Dataset items:
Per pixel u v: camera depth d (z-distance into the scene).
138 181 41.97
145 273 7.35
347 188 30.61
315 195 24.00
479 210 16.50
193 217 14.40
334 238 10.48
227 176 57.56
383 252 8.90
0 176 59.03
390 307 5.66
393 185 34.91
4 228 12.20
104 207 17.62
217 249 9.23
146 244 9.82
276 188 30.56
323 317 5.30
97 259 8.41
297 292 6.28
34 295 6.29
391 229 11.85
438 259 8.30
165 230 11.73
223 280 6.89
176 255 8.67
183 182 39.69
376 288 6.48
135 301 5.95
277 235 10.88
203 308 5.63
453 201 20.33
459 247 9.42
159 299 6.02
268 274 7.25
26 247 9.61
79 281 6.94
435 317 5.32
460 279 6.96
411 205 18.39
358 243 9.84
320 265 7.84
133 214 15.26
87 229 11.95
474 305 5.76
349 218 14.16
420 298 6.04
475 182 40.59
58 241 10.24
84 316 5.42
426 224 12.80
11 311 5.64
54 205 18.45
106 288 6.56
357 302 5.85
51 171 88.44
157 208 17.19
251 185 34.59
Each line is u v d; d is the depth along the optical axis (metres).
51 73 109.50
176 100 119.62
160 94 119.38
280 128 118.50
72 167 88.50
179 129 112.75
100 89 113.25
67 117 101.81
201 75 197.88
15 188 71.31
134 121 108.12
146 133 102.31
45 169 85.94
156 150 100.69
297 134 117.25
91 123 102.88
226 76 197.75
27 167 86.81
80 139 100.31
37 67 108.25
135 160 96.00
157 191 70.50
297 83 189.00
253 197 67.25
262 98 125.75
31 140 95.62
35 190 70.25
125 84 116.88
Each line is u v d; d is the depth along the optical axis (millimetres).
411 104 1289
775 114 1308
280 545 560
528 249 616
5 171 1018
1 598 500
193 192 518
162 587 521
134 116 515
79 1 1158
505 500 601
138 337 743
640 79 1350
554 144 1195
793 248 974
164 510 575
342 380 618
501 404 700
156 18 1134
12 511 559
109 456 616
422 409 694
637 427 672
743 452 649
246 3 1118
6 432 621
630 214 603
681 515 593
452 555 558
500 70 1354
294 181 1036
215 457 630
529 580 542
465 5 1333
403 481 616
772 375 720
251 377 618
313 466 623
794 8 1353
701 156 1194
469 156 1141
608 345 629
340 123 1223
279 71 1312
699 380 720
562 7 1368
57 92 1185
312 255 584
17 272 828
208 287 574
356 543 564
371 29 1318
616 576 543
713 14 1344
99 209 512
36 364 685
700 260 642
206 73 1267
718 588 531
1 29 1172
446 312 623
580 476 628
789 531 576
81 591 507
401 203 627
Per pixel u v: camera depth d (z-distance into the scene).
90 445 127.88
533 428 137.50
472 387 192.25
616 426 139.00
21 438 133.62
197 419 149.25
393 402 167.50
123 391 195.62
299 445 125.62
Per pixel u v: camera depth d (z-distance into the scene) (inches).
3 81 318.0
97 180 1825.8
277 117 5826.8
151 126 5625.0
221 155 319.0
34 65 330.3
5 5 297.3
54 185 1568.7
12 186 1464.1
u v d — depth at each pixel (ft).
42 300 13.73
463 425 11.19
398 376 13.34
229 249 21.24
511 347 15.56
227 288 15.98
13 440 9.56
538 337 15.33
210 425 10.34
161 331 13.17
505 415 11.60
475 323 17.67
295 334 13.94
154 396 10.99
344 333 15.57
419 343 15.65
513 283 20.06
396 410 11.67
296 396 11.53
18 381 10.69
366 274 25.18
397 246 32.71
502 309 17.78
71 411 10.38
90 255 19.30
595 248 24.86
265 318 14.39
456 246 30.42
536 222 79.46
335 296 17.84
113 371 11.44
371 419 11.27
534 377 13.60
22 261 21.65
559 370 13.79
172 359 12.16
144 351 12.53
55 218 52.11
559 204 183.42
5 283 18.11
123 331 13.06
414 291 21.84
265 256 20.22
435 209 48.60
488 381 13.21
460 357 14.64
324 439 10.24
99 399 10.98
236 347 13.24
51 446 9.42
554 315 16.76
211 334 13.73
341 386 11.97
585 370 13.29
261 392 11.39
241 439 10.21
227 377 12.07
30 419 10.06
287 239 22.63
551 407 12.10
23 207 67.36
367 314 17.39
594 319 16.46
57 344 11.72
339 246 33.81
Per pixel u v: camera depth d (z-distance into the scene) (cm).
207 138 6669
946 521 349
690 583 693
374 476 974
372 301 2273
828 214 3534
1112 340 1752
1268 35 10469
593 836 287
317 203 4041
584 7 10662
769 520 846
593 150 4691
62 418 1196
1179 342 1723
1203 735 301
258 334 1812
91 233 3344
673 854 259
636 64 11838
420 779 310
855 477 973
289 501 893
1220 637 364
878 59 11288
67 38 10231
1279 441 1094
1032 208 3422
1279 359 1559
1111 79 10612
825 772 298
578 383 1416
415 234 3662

WHAT IS NEEDED: Copy out each line of the records where the word "distance" appears.

SOLVED EXERCISE:
Per pixel u v: camera depth d (z-distance into the scene).
Per pixel u v: camera depth d (z-distance into the scene).
Per pixel u v: camera depth d (z-distance into the scene) (inches).
Per pixel u v: camera depth d (z-distance into the scene) (cm).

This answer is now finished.